New Waterford, Nova Scotia
New Waterford, Nova Scotia is a beautiful resort town located on the shores of the Atlantic Ocean. Although not as beautiful as its neighbor Inverness, it's still alright. It is located between the two megacities of Glace Bay and Sydney, and was constructed on the site of a former mental asylum. It is known for its low crime rate, clean-living lifestyle, high incomes, and high rates of sexual abstinence and teenage virginity. The city's business and economic nerve-center is Electrician Avenue, where the Liquor Store and Tim Hortons are found.
Many New Waterford residents are employed within the city's booming Spiegel Industrial Complex, which offers its highly-trained professionals the opportunity to regret their career choices and go home early as often as possible. The city is also home to, in several locations throughout its neighborhoods, a drug and alcohol consumption industry that, according to recent government statistics, produces a whopping 86% of Cape Breton's current hangovers. Prostitution has its own special twist in New Waterford, as most local prostitutes (known locally as "girls from New Waterford") will gladly provide sex for free, or in exchange for a ride to the store and a pack of smokes.
New Waterford has been known to pump out many NHL stars, ranging from Mats Sundin and Patrick Roy to Vladislav Tretiak, as well as NBA all-star Darryl'R Rich and former pro skateboarder "Big Air" Bwair, who is known for creating such tricks as the Boo Fling. New Waterford also have a successful girls' high school hockey team, the Breton Education Centre Virgins, from which is derived the cherished New Waterford adage, "all that comes out of New Waterford is whores and hockey players. What position does your mother play??"
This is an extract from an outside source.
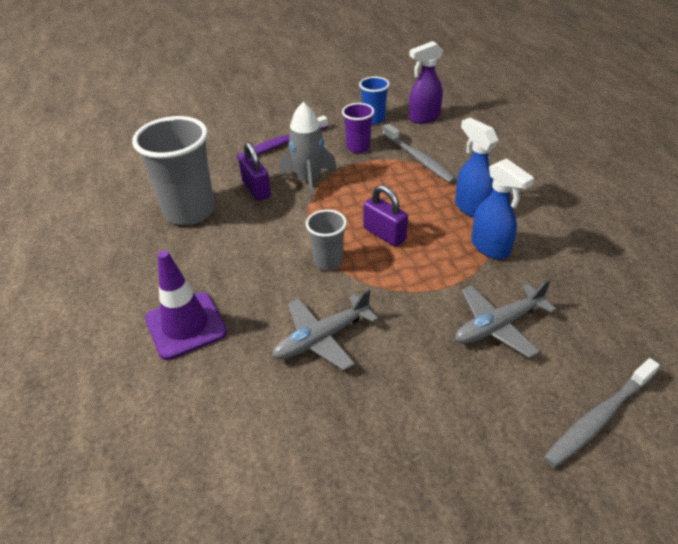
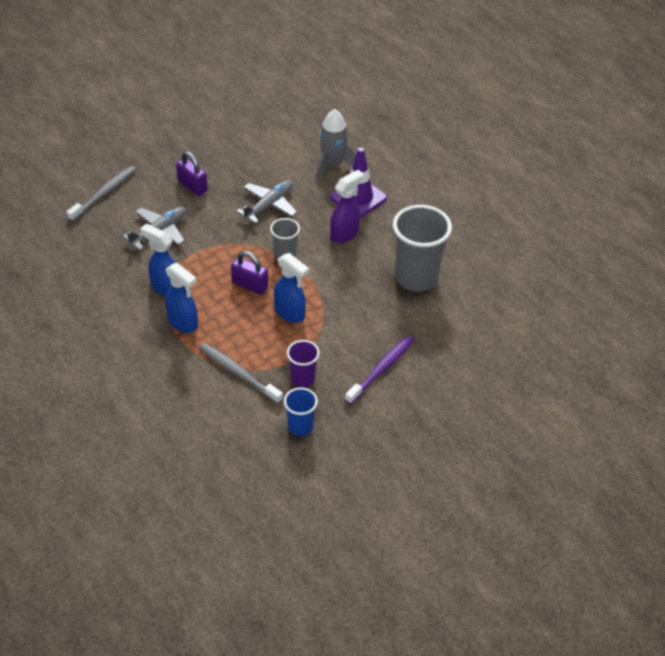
camera: 160 degrees right, 5 degrees up
purple padlock [238,142,271,201] -> purple padlock moved to [176,151,208,196]
grey rocket [279,102,337,201] -> grey rocket moved to [316,109,356,180]
purple spray bottle [409,41,443,124] -> purple spray bottle moved to [330,170,364,243]
none -> blue spray bottle [274,253,309,323]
New Waterford is also known for the famous Rack 'N' Roll Men's Dart League, which draws thousands of fans who turn out early on Tuesday nights to watch great athletes in all their beer-swilling glory.
In other news...the BEC Bears recently lost the 26th annual Coal Bowl Classic, for the 26th time.
Every year, basketball teams from all over Canada come to New Waterford for the Glory Hole Classic; players are housed at the prestigious Breton Education Centre. The tournament is important to the town's economy, as well as to its image as a town that willingly hosts something called the "Glory Hole Classic" with a straight face.
"Obv", New Waterford is a town well-known for its great fishing spots (normal fishing hours are from 7:30 a.m. to 7:30 p.m. daily), as well as the annual motorcycle festival, which consists of large groups of sober bikers pulling their motorcycles onto the docks and casting out, putting their poles in between the spokes of the bikes, and catching a nap. However, as a polite gesture to the town, the bikers also follow the 8:30 p.m. curfew rule. Then at 8:32 p.m., everyone gathers in their homes to watch Degrassi, the pride of New Waterford (and all of Canada, as well).
The waters around New Waterford are rife with deer, moose, and jackalope; New Waterforders set out large wire cages called "pots", baited with fish chum, to catch them. If the other game is sparse, nothing beats a good lobster hunt—New Waterford's lobsters often reach six feet in length, and have a top speed rivaling that of a school bus. Another popular recreational activity consists of shooting at and driving over squirrels.
The 8:30 Whistle of Death
The 8:30 Whistle of Death is the whistle that sounds every night at 8:30 to alert the general public of the river coyotes. Officer Glenn Marsh of the New Waterford Police Department is the only man who has seen a River Coyote and lived to tell the tale. This rare breed of coyote, found only on the shores of New Waterford, is incredibly dangerous, and whoever steps outside after 8:30 is sure to turn up dead in the wee hours of the morning. The only known way to kill a river coyote is by the often naturally-occurring Ice Tornado, which catches the river coyotes on blue fire. Scientists are still baffled over the seemingly impossible ice tornado, but hey, get off those roads come 8:30.